この核の魔力を飽和させるとき、一気に魔力を注いでしまったり雑に注いでしまったりすると魔力が飽和する前に核が壊れてしまい、宝石樹も同時に朽ちてしまう。
なので、核が壊れない速度でかつ一定の速さで魔力を注いでいく技術が必要になる。言葉にすると簡単そうに見えるけど、実際核が壊れないように魔力を注ぐのも難しいし、一定速度で注ぎ続けるのも難しい。
そんなわけでゆっくりかつ少しずつ魔力を注いでいく。
次第に翠散水樹の核の中に魔力が増え、飽和状態に近づいていく。それに合わせて核の発光度合も中の魔力が増えるのに合わせて次第に強くなっていく。
[これ魔力入れてんのか?]
[光強くなってるけど、それもめっちゃゆっくりだな]
[一気に注いでバンじゃダメなんか?]
[それで可能だったら誰も苦労しない]
少しでも注いでいる魔力にブレが生じてしまうと、採取した時に質が劣化してしまうので、とにかく慎重に魔力を注ぐ。
[真剣な横顔が見えるのなんかいい]
[職人系ドキュメンタリーでたまにあるカットイン]
[これ最後どうなるん?]
[時間かかるなぁ]
[普通に弾けるはず]
[うまい奴ほど最後は静かになるんだよな。ここが腕の見せ所やで]
慎重に進めていくと次第に核の中に魔力が注ぎにくくなってきた。これはこの核の魔力の飽和点が近づいていることを示している。ここまで来たらこの反発力に合わせてさらに魔力を注いでいく必要が出てくる。

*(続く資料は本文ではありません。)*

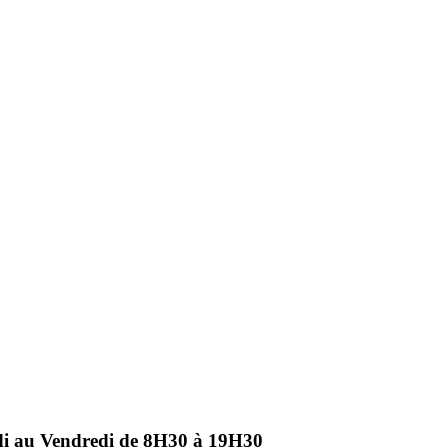
ndi au Vendredi de 8H30 à 19H30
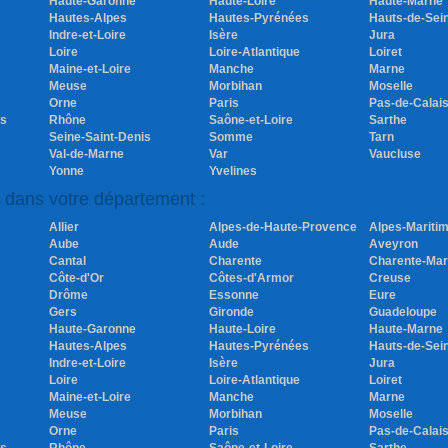
Haute-Garonne
Haute-Loire
Haute-Marne
Hautes-Alpes
Hautes-Pyrénées
Hauts-de-Sei
Indre-et-Loire
Isère
Jura
Loire
Loire-Atlantique
Loiret
Maine-et-Loire
Manche
Marne
Meuse
Morbihan
Moselle
Orne
Paris
Pas-de-Calai
es
Rhône
Saône-et-Loire
Sarthe
Seine-Saint-Denis
Somme
Tarn
Val-de-Marne
Var
Vaucluse
Yonne
Yvelines
s dans votre département :
Allier
Alpes-de-Haute-Provence
Alpes-Mariti
Aube
Aude
Aveyron
Cantal
Charente
Charente-Mar
Côte-d'Or
Côtes-d'Armor
Creuse
Drôme
Essonne
Eure
Gers
Gironde
Guadeloupe
Haute-Garonne
Haute-Loire
Haute-Marne
Hautes-Alpes
Hautes-Pyrénées
Hauts-de-Sei
Indre-et-Loire
Isère
Jura
Loire
Loire-Atlantique
Loiret
Maine-et-Loire
Manche
Marne
Meuse
Morbihan
Moselle
Orne
Paris
Pas-de-Calai
es
Rhône
Saône-et-Loire
Sarthe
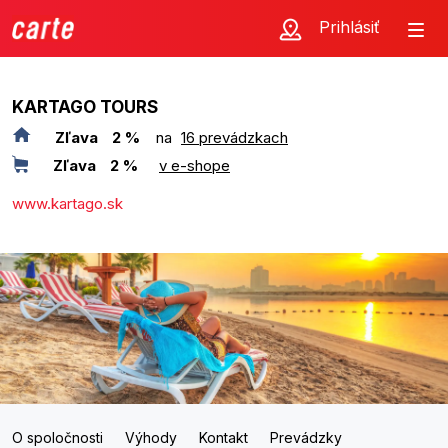
Prihlásiť
KARTAGO TOURS
Zľava
2 %
na
16 prevádzkach
Zľava
2 %
v e-shope
www.kartago.sk
O spoločnosti
Výhody
Kontakt
Prevádzky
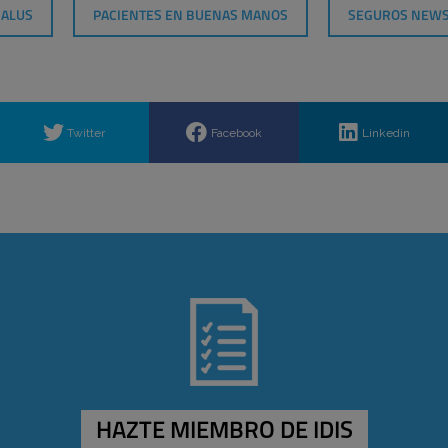
SALUS
PACIENTES EN BUENAS MANOS
SEGUROS NEW
Twitter
Facebook
Linkedin
HAZTE MIEMBRO DE IDIS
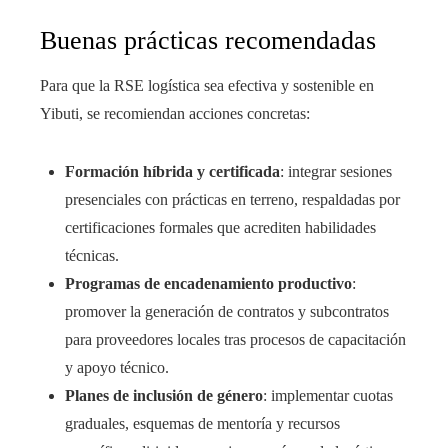
Buenas prácticas recomendadas
Para que la RSE logística sea efectiva y sostenible en
Yibuti, se recomiendan acciones concretas:
Formación híbrida y certificada
: integrar sesiones
presenciales con prácticas en terreno, respaldadas por
certificaciones formales que acrediten habilidades
técnicas.
Programas de encadenamiento productivo
:
promover la generación de contratos y subcontratos
para proveedores locales tras procesos de capacitación
y apoyo técnico.
Planes de inclusión de género
: implementar cuotas
graduales, esquemas de mentoría y recursos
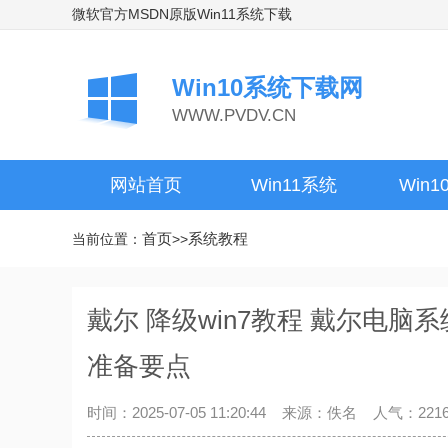
微软官方MSDN原版Win11系统下载
Win10系统下载网
WWW.PVDV.CN
网站首页
Win11系统
Win
首页
系统教程
当前位置：
>>
戴尔 降级win7教程 戴尔电脑
准备要点
时间：2025-07-05 11:20:44 来源：佚名 人气：221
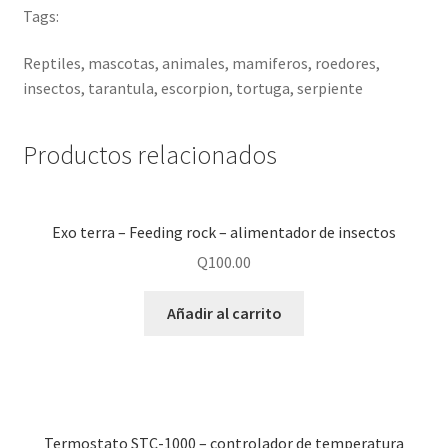
Tags:
Reptiles, mascotas, animales, mamiferos, roedores,
insectos, tarantula, escorpion, tortuga, serpiente
Productos relacionados
Exo terra – Feeding rock – alimentador de insectos
Q
100.00
Añadir al carrito
Termostato STC-1000 – controlador de temperatura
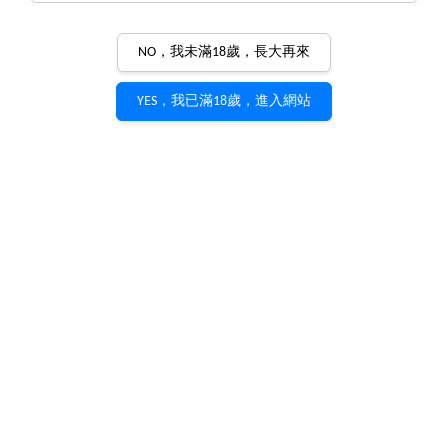
RIEDEL Veloce
NO，我未滿18歲，長大再來
愉悅的輕盈
YES，我已滿18歲，進入網站
其名「Veloce」源自義大利語的「迅速」，象徵現代品飲的
節奏
——在瞬間釋放葡萄酒最純粹的香氣與靈魂。
誕生於 2022 年的 RIEDEL VELOCE，象徵現代工藝與經典
優雅的完美平衡。以標誌性的鑽石型杯身與纖細高挑的杯梗
線條，呈現純粹而洗練的比例。
設計靈感源自葡萄酒的流動
與光影，使酒液得以在杯中綻放香氣與層次，帶來極致輕盈
的品飲體驗。
以尖端科技重現手工玻璃的細膩質感，VELOCE 採用高透
明度水晶玻璃製成，比 EXTREME 系列更高、更薄、更精
緻。RIEDEL Weiden 工廠專為此系列開發新技術，使機械
製程能呈現出手工般纖細的杯梗與完美平衡。酒杯堅固而優
雅，亦可安全使用於洗碗機。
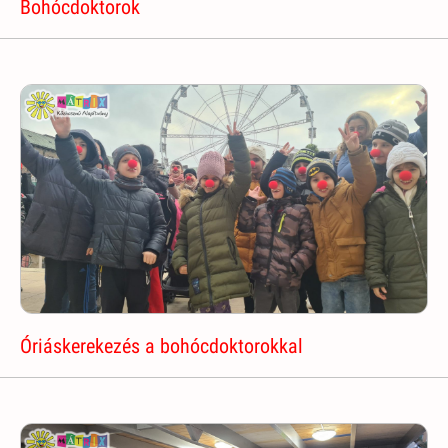
Bohócdoktorok
Óriáskerekezés a bohócdoktorokkal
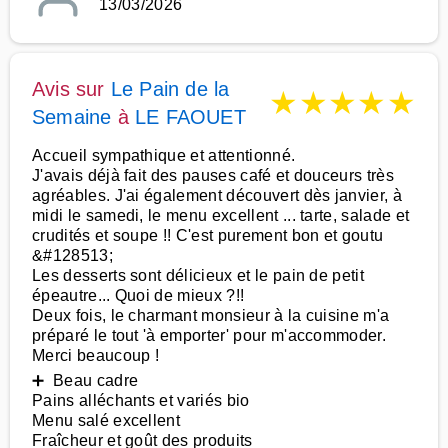
13/03/2026
Avis sur
Le Pain de la
★
★
★
★
★
Semaine
à
LE FAOUET
Accueil sympathique et attentionné.
J'avais déjà fait des pauses café et douceurs très
agréables. J'ai également découvert dès janvier, à
midi le samedi, le menu excellent ... tarte, salade et
crudités et soupe !! C'est purement bon et goutu
&#128513;
Les desserts sont délicieux et le pain de petit
épeautre... Quoi de mieux ?!!
Deux fois, le charmant monsieur à la cuisine m'a
préparé le tout 'à emporter' pour m'accommoder.
Merci beaucoup !
➕ Beau cadre
Pains alléchants et variés bio
Menu salé excellent
Fraîcheur et goût des produits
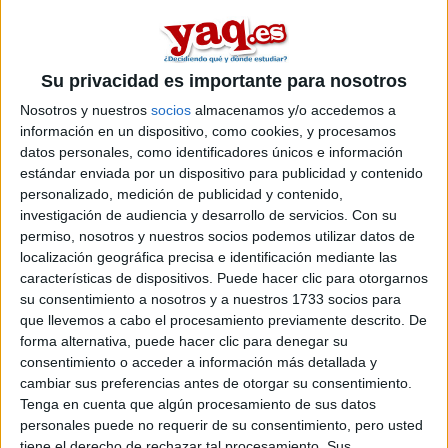
estadistica,que me llama mucho la atencion y me gustaria
saber mas cosas sobre ella,alguien que estudie o este
informado de esta carrera me puede dar consejos?
Su privacidad es importante para nosotros
Inicio
Nosotros y nuestros
socios
almacenamos y/o accedemos a
información en un dispositivo, como cookies, y procesamos
Etiquetas:
La universidad - un mundo
Estadística
datos personales, como identificadores únicos e información
estándar enviada por un dispositivo para publicidad y contenido
personalizado, medición de publicidad y contenido,
investigación de audiencia y desarrollo de servicios.
Con su
permiso, nosotros y nuestros socios podemos utilizar datos de
localización geográfica precisa e identificación mediante las
características de dispositivos. Puede hacer clic para otorgarnos
su consentimiento a nosotros y a nuestros 1733 socios para
que llevemos a cabo el procesamiento previamente descrito. De
forma alternativa, puede hacer clic para denegar su
consentimiento o acceder a información más detallada y
cambiar sus preferencias antes de otorgar su consentimiento.
Tenga en cuenta que algún procesamiento de sus datos
personales puede no requerir de su consentimiento, pero usted
tiene el derecho de rechazar tal procesamiento. Sus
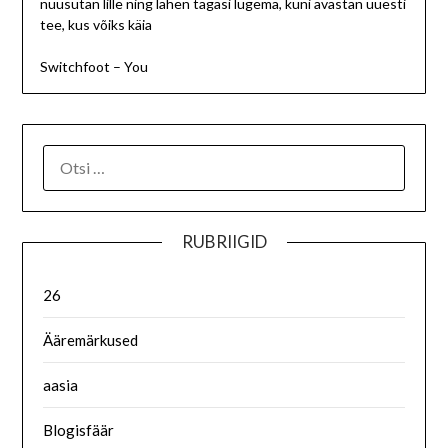
nuusutan lille ning lähen tagasi lugema, kuni avastan uuesti
tee, kus võiks käia
Switchfoot – You
RUBRIIGID
26
Ääremärkused
aasia
Blogisfäär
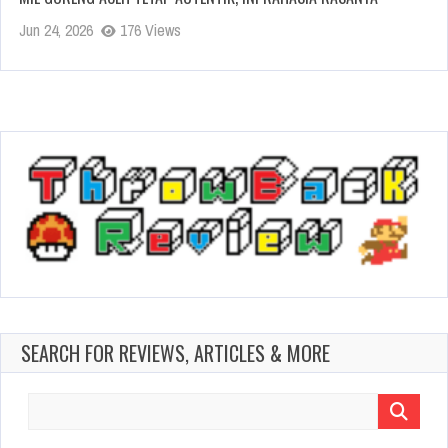
Jun 24, 2026
176 Views
SEARCH FOR REVIEWS, ARTICLES & MORE
Search
for:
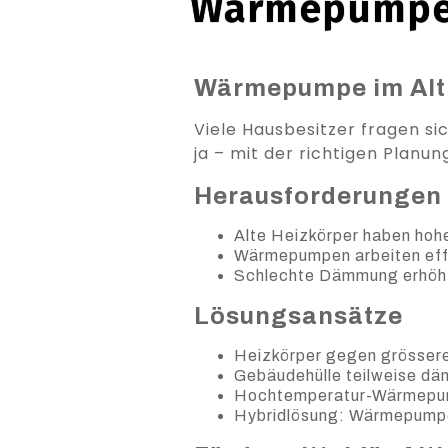
Wärmepumpe I
Wärmepumpe im Altb
Viele Hausbesitzer fragen s
ja – mit der richtigen Plan
Herausforderungen 
Alte Heizkörper haben hoh
Wärmepumpen arbeiten eff
Schlechte Dämmung erhöh
Lösungsansätze
Heizkörper gegen grösser
Gebäudehülle teilweise dä
Hochtemperatur-Wärmepump
Hybridlösung: Wärmepumpe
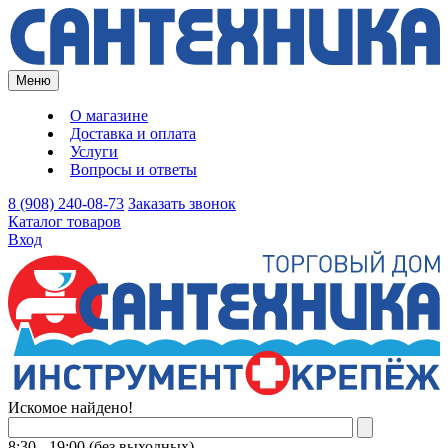
Меню
О магазине
Доставка и оплата
Услуги
Вопросы и ответы
8 (908) 240-08-73
Заказать звонок
Каталог товаров
Вход
Искомое найдено!
8:30 - 19:00 (без выходных)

ここが一番の難所で、少しでも無理やり魔力を入れてしまうと駄目になってしまうので、ここからが一番大変で重要なところになる。
ここから本当にゆっくり魔力を注いでいく。
そして核の魔力飽和点に達したところで、翠散水樹の核はシャボン玉がはじけるようにパッと弾けて消えた。
「ふぅ」
核の処理に成功したことで緊張の糸が切れ、深めに息をつく。
過去にやったやつも含めて、一番いい状態で核の処理ができたけど、達成感よりもずっと集中していたことで精神的にすごく疲れたよ。
[え? 突然消えたんだが?]
[核ないなった]
[相当上手いぞこれ]
[これで採取できるようになったってこと?]
「失敗しなくてよかった。これで採取しても大丈夫な状態になりましたので、ここから出ますね。ちょっと待っていてください」
休憩するにしてもこの狭い空間にい続けるのはよくないので、そう言ってドローンを持って穴の中から出ることにした。